• SELECTED TEXT:
........

It was January 4, 1861, and President Buchanan called for national day of fasting to meet the challenge of the Secession Crisis. In New York City, Rabbi Morris Jacob Raphall took to his pulpit at Congregation B’nai Jeshurun. The Orthodox rabbi declared in no uncertain terms that he was “no friend to slavery in the abstract” and even less “to the practical working of slavery”, but the purpose of his sermon was not to expound on his personal feelings and opinions, but “to propound to you the word of G-d, the Bible view of slavery.”

The good rabbi’s conclusion? The institution of American slavery was perfectly legitimate and sanctioned by the Bible. As Raphall himself put it, “I grieve to find myself saying a good word for slavery, but God and the truth must prevail!”

It was, sadly, quite the specious argument, buttressed by mental and theological gymnastics, and it completely glossed over the crucial fact that Biblical slavery was a very different institution from American slavery. The latter, for one, was predicated on capturing and importing Africans, yet according to Torah law, one who kidnaps someone and then sells them receives the death penalty (Exodus 21:16). The treatment of slaves was brutal, often occurring in loss of limbs or death, the kind of abuse for which, according to the Torah, a slave-owner would be severely punished (Exodus 21:20). A maimed slave, the Holy Book tells us, is to be set free if maimed by his master (Exodus 21:26,27). And on the issue of runaway slaves, the Torah is clear that one cannot return them to their captivity (Deuteronomy 23:15).

None of that mattered to the influential Rabbi Raphall, and his comments remain as a black eye on Orthodoxy’s track record for being on the right side of history in this country. Sadly, not much has changed throughout the decades. The only Orthodox anti-slavery religious figure was Rabbi Sabato Morais, and during the Civil Rights movement, the closest Orthodox Jews have to an Abraham Joshua Heschel is Emanuel Rackman. If you haven’t heard of him, you’re proving my point.

Unfortunately, it seems the same complacency is at work today. There are some outliers, of course, like Rabbi Shmuely Yanklowitz who, as a graduate of Yeshiva Chovevei Torah, is part of an Open Orthodoxy that the rest of the Orthodox world has gone to great lengths to banish and denounce from being part of the fold. But they’re few and far between. From the rest of the Orthodox leadership, all we hear these days is a deafening silence.

Before you protest that you’ve seen no such evidence of Orthodox Jewish complacency in the face of Charlottesville, please, enlighten me on what you have seen? On Friday, for example, T’ruah, a group of rabbis for human rights, sent out an email linking to a letter to be signed specifically by “rabbis, cantors, and rabbinical and cantorial students” in solidarity with Charlottesville before any violence had even occurred. In addition to that, several T’ruah-affiliated clergy descended on Charlottesville in a counter-protest. As far as I could tell, no Orthodox rabbis, certainly no prominent ones, were among their ranks. By contrast, the statement by the Orthodox Rabbinic Council of America, written after the violence claimed three lives, was just two paragraphs long and lacked any real outrage. The statement from the Orthodox Union, the other large representative body of American orthodoxy—written three days late—reads nearly identically. Agudath Israel, the organization that represents America’s ultra-Orthodox community, is still currently silent.

Which, as a Jew of color, leaves me a little baffled.

........

• SUPPLIED INFORMATION:
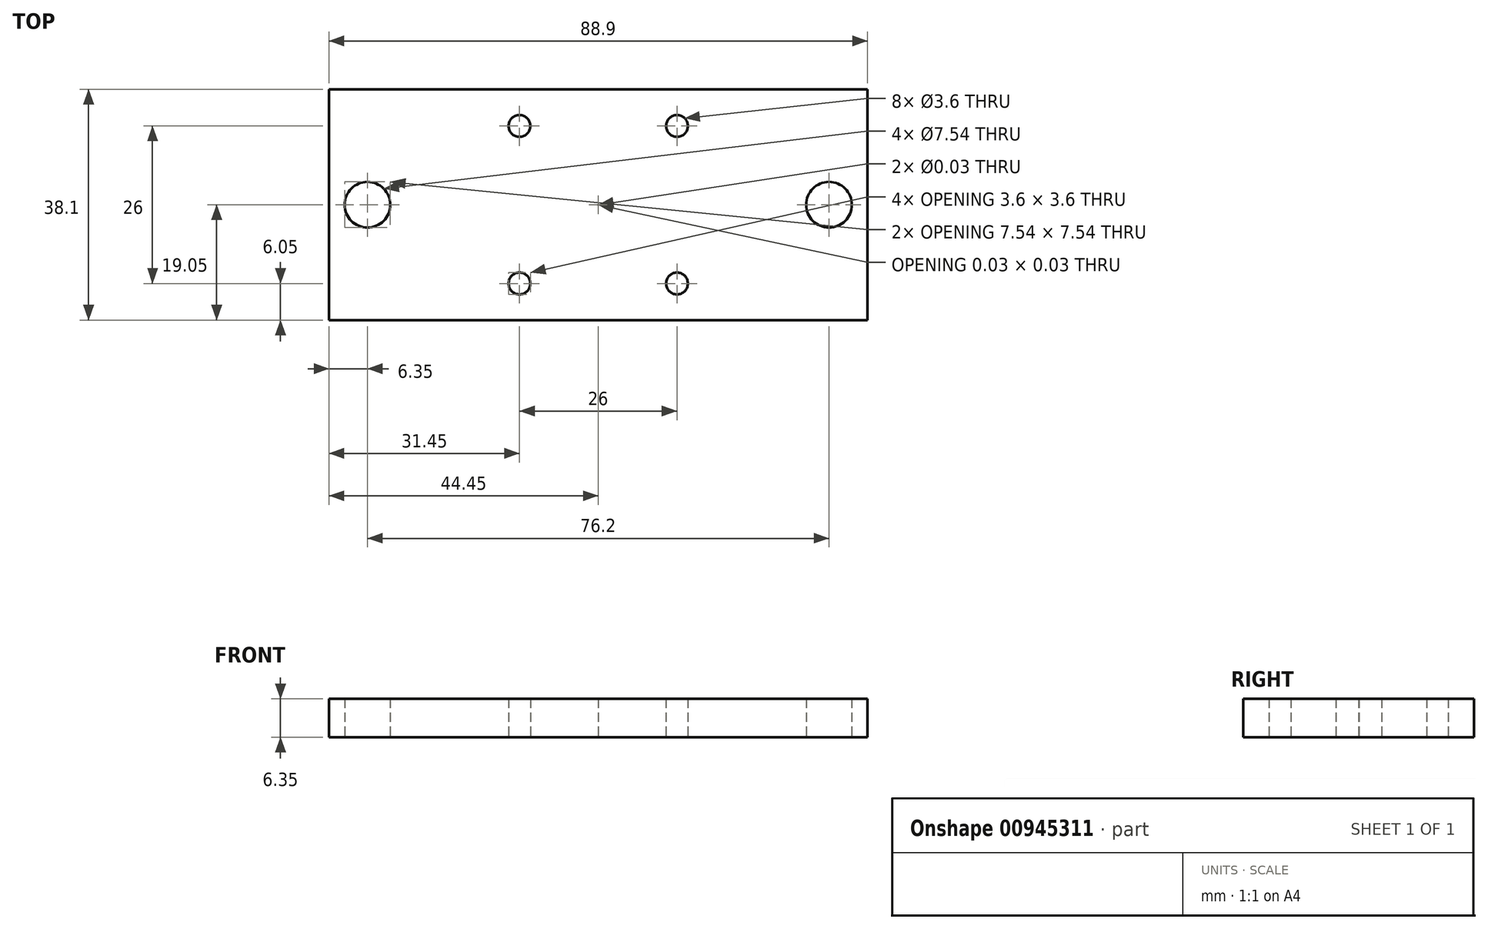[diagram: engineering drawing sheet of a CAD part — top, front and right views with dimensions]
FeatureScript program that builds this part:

........

• WHAT YOU WILL DO:
1 > In the essay on Orthodox Judaism and slavery, shorten the paragraph that begins "It was, sadly, quite the specious argument" into a brief list that keeps its main facts.
2 > Write out the stretch of the essay on Orthodox Judaism and slavery from "Unfortunately, it seems" through "a deafening silence.", copying it word for word.

• RESULTS OF THE TASKS:
1 >
The argument was specious and ignored how Biblical slavery differed from American slavery:
- American slavery depended on capturing and importing Africans, yet Torah law gives the death penalty to anyone who kidnaps a person and sells them (Exodus 21:16).
- Slaves were treated brutally, often losing limbs or dying. According to the Torah, a slave-owner would be severely punished for such abuse (Exodus 21:20).
- A slave maimed by his master is to be set free (Exodus 21:26,27).
- The Torah forbids returning runaway slaves to captivity (Deuteronomy 23:15).

2 >
Unfortunately, it seems the same complacency is at work today. There are some outliers, of course, like Rabbi Shmuely Yanklowitz who, as a graduate of Yeshiva Chovevei Torah, is part of an Open Orthodoxy that the rest of the Orthodox world has gone to great lengths to banish and denounce from being part of the fold. But they’re few and far between. From the rest of the Orthodox leadership, all we hear these days is a deafening silence.